Я растерялся, не зная, что и сказать.
— Ну? — поторопил меня Можайский. — Что же ты молчишь?
— Видишь ли… — нерешительно начал я. — Ты, разумеется, не ребенок.
— Какое откровение!
— Но…
— Что?
— Михаил Фролович прав: люди к тебе тянутся, а это неспроста. Не бывает так, чтобы симпатию испытывали все и… — я запнулся, подбирая слово, — безотчетно. Это что-нибудь да значит. Но что? — вот вопрос! И, если честно, ответа на него я не вижу. Мне ты кажешься человеком незаурядным, но хоть убей: ума не приложу, почему!
Можайский отвернулся от меня, вновь сосредоточившись на Михаиле Фроловиче:
— Ладно, — заявил он, — так что там у тебя для Гесса?
Вадим Арнольдович сделал движение вмешаться, но Можайский и Чулицкий — одновременно — шикнули на него, требуя не лезть.
— Я подам собственный рапорт, — ответил Можайскому Михаил Фролович, — в котором представлю твоего помощника в наилучшем свете. А ты не суйся: всему рано или поздно приходит конец. И это — не тот случай, чтобы рисковать. Дело не просто серьезное. По вскрывшимся обстоятельствам, оно имеет чрезвычайную государственную важность. А вмешательство твоего помощника…
Чулицкий на мгновение замолчал.
— …наше вмешательство, — тут же поправил он самого себя, — если и не окончательно что-то там сорвало, то уж точно — нанесло почти непоправимый или с большим трудом поправимый вред. Такое даже тебе не простится.
Пауза.
— А мне — всё равно. Я, пожалуй, решил окончательно: ухожу. Мне и слово. Так что, — теперь Михаил Фролович обращался уже к выглядевшему совсем несчастным Гессу, — не переживайте, Вадим Арнольдович: всё будет хорошо. На службе вы останетесь. Это я вам обещаю!
Можайский подошел к Чулицкому и — без слов — пожал ему руку.
Эта сцена показалась мне настолько трогательной, что у меня рука не поднялась вымарать ее из записей. И пусть она к описываемым мною событиям не имеет прямого отношения, мне показалось, что оставить ее, подать ее благодарному читателю — мой долг. Не только репортера, но и человека.
Итак, то и дело вспыхивавшие между его сиятельством и Михаилом Фроловичем препирательства наконец-то завершились самым приличным, хотя и неожиданным образом. До сих пор мне почему-то казалось, что не слишком приятная ворчливость начальника Сыскной полиции и его склонность к нападкам по поводу и без непременно выльются в какой-нибудь скандал — тем более грандиозный, что недовольство этими качествами Чулицкого копилось долго: не только в Можайском, но и в других. Но, к счастью, я ошибся, недооценив ни самого Михаила Фроловича, с которым до сих пор сталкивался лишь мельком — сравнительно с этим долгим и обстоятельным совещанием в моей гостиной, — ни его собственное если и не донкихотство — как у Можайского, — то уж качество бескорыстного жертвователя — точно. И это было тем менее простительно для такого стреляного воробья, как я, чем больше я мнил самого себя знатоком человеческих душ и сердец.

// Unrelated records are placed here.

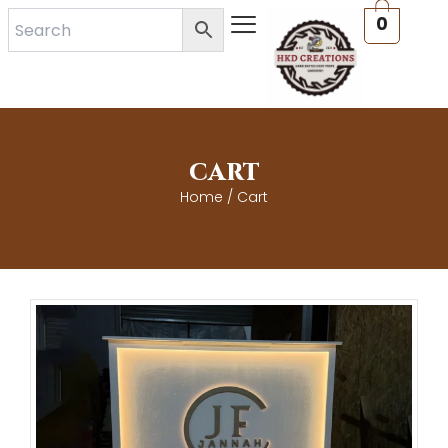
Skip
0
to
content
CART
Home
/ Cart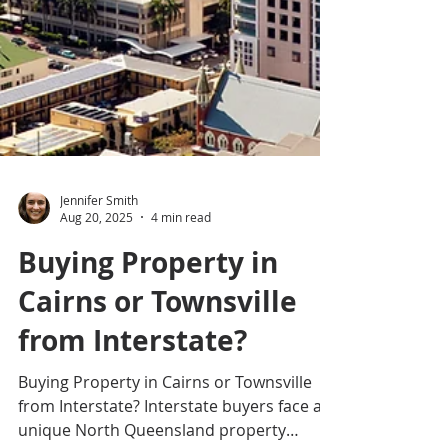
Jennifer Smith
Aug 20, 2025
4 min read
Buying Property in
Cairns or Townsville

Возможно, и это мое отступление является лишним ad plenam[15]. Но — пусть, тем не менее, будет: quocumque aspicio, nihil est, nisi pontus et aer[16]. Оно само собой затеряется в пене и ветрах. А нет, значит так суждено[17].
— Брут, — после всех перипетий и неожиданных сценок продолжил пришедший в себя Вадим Арнольдович, — был убит наповал. Никакую помощь ему я оказать уже не мог и поэтому вернулся к Молжанинову.
Миллионщик — скотина этакая! — по-прежнему сидел за столом и — вы не поверите! — улыбался.
16
16 Прямая цитата из Овидия (
17
17 Смысл этого добавления чрезвычайно темен: невозможно с определенностью сказать, что же Никита Аристархович имел в виду. Однако по смыслу приведенного отрывка можно предположить, что Сушкин, готовя свои записи к печати (и не зная еще, что цензура их не пропустит), втайне надеялся этим отступлением то ли оправдать своего друга — несмотря ни на что, то ли опасался не «достучаться» до читателей, а может, просто сожалел про себя, что не уделил достаточно внимания тому же Михаилу Фроловичу Чулицкому. В любом случае и как бы там ни было, налицо — довольно пессимистичный взгляд на окружающую действительность.